1998年6月26日、サッカー日本代表は、ワールドカップで「歴史的な初得点」を挙げた。
フランス大会での日本代表は、グループリーグ第1戦のアルゼンチン戦、第2戦のクロアチア戦ともに無得点で敗れていた。
第3戦のジャマイカ戦も2点を先行され
あきらめムードが漂った後半29分、歴史的な瞬間が訪れる。
名波から左サイドでパスを受けた相馬が、逆サイドへクロス。
ディフェンダー2人を引きつけていた呂比須がへディングで折り返す。
ラストパスを信じ続けて走っていた中山はゴール前でフリーになっていた。
「体のどこでもいいから、という感じで打った」
という執念のシュートは、体勢を崩しながら右太ももで押し込んだ。
ジャマイカのゴールネットが揺れる。
日本人サポーターの大歓声。
ワールドカップ初挑戦から44年目の歴史的な日本の初ゴール。
しかし、中山は得点を挙げて喜ぶことはなく、逆転を狙うため体を張ったプレーを続けた。

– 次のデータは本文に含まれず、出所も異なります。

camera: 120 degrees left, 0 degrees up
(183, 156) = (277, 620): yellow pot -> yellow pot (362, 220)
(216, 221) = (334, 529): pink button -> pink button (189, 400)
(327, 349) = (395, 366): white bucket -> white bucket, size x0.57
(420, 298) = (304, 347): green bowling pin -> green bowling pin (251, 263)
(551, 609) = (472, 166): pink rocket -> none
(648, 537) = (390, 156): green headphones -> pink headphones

貪欲に、泥臭くゴールを求めるスタイルは危険と隣り合わせでもある。
実は、ジャマイカ戦のゴールの直後、中山は相手選手と接触し右足を骨折していた。
それでも、痛みをこらえて試合終了までピッチを駆けまわった。
ワールドカップフランス大会、惨敗の中で希望の光をもたらした中山雅史の姿は、
我々の目に焼きつき、その魂は後輩へと受け継がれている。